Furthermore, foreigners can set up companies in just 72 hours in Mali and a company can even repatriate 100% of its revenue to its country of origin. We believe these measures can go a long way in attracting investors to Mali.
 

TDB: Both India and Mali are characterised by a large amount of small and medium enterprises (SMEs). How do you see SME-SME association between the two countries gaining further momentum in the days to come?

NYS: We are mesmerised by the robustness and efficiency of the Indian MSME sector that contributes a lot to both domestic and international markets.
There are many success stories in the Indian MSME sector that inspire us, and in the coming times, many trade delegations are planned to bolster the SME-SME association between the two countries.
Making use of abundant raw material that our country offers in terms of metals and minerals, many Indian brands such as Mahindra & Mahindra, Bajaj, etc., are already operating factories in Mali.

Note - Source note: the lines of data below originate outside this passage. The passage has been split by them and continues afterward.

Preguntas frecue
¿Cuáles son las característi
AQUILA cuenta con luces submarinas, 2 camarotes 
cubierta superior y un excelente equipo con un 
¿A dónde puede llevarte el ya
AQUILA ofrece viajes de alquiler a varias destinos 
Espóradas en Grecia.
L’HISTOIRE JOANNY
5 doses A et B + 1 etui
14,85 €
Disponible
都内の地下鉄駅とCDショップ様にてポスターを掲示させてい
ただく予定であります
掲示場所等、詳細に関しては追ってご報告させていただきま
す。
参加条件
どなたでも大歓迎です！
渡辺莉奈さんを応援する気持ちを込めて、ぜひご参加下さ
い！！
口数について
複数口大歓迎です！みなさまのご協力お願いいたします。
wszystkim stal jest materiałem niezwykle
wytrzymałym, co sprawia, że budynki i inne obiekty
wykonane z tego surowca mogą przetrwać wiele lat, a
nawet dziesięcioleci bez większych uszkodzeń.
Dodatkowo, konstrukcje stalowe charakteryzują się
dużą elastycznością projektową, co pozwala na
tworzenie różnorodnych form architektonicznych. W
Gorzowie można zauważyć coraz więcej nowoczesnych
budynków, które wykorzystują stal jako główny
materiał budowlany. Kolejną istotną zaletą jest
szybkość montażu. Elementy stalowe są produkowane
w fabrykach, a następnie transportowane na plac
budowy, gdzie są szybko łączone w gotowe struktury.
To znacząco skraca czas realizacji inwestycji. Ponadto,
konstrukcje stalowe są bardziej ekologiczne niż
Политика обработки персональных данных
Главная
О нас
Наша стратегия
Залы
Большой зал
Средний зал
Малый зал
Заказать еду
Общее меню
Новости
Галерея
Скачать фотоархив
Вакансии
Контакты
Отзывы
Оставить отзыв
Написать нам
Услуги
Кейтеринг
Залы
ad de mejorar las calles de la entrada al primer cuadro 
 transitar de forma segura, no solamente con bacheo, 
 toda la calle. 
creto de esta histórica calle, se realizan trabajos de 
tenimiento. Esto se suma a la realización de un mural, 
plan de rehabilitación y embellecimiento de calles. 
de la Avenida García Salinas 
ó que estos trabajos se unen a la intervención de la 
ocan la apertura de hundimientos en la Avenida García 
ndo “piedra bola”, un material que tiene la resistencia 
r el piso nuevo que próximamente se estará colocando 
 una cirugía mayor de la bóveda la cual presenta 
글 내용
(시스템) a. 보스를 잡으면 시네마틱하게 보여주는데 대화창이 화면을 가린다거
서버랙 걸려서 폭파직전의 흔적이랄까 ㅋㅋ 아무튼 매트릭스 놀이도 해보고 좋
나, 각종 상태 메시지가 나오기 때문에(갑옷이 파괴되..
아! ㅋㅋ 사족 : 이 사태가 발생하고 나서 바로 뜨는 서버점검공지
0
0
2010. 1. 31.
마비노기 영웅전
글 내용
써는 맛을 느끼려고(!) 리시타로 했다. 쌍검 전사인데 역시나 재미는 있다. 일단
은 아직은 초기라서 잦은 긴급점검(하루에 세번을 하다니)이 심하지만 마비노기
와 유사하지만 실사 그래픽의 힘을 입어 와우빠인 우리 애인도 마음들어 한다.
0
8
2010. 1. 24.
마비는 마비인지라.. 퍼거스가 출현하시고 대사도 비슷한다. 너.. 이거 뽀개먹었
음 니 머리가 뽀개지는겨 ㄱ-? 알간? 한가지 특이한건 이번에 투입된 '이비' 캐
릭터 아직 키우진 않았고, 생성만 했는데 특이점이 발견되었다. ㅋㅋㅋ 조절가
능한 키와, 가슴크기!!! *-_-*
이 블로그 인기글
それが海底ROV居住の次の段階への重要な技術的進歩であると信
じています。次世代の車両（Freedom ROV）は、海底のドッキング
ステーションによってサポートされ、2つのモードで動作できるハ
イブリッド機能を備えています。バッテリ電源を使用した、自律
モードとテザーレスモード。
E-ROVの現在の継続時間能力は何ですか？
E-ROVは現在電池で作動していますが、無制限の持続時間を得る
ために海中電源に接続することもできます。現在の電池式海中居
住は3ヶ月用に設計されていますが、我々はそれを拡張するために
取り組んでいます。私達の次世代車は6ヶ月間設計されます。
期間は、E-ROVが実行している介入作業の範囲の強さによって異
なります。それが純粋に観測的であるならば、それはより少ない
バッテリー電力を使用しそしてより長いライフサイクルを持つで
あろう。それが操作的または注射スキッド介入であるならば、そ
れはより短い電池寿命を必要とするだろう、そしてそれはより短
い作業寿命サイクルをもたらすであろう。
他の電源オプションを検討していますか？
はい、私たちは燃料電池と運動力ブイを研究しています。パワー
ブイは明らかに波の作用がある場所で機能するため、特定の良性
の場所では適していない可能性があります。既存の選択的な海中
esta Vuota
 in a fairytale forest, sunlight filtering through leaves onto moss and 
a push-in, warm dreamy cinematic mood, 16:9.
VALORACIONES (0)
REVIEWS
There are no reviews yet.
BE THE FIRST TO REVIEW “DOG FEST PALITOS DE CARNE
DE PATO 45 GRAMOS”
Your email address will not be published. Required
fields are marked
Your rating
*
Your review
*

We would love to see more of such collaborations and JVs taking shape in future.
 

TDB: How do you view the ‘Make in India’ initiative? Do you have any investment planned in this initiative?

NYS: Make in India is an excellent idea to draw investment into the country.  We are indeed drawing inspiration from the campaign. We also believe if we do value additions within the country, it will surely boost the Malian economy in a big way. To cite one example, currently, Mali is meeting its health equipment requirement largely through imports from China. Going forward, it’s very much on our agenda to assist domestic Malian manufacturers in producing the items within the country. As of now, no Malian investment is planned for Make in India. But yes, we are closely observing the initiative and exploring opportunities. And who knows, in near future, new avenues may be tapped into.
 

TDB: India’s engagement with Mali is at three levels viz. at the African Union level, Regional Economic Communities (RECs) level, and bilateral. Mali has also availed Indian assistance through TEAM-9 (Techno-Economic Approach for Africa-India Movement aimed at 9 West African States), NEPAD (New Partnership for Africa’s Development) and ECOWAS Bank. Are you satisfied with the current engagement levels? And what do you expect going forward?


NYS: Yes, we are quite satisfied with the current level of engagements with India. We truly believe India has been successful in fostering a very unique relationship with African nations. We are also pleased by the deliberations at last year’s Africa Summit held in New Delhi.
Furthering this mutual agenda, many new trade visits are planned from both sides in the near future. In fact, a joint commission from India is supposed to be visiting Mali by the end of this year. We will discuss ways to further bolster bilateral trade between the two countries. India and Mali have a long way to go together – in trade, in relationship!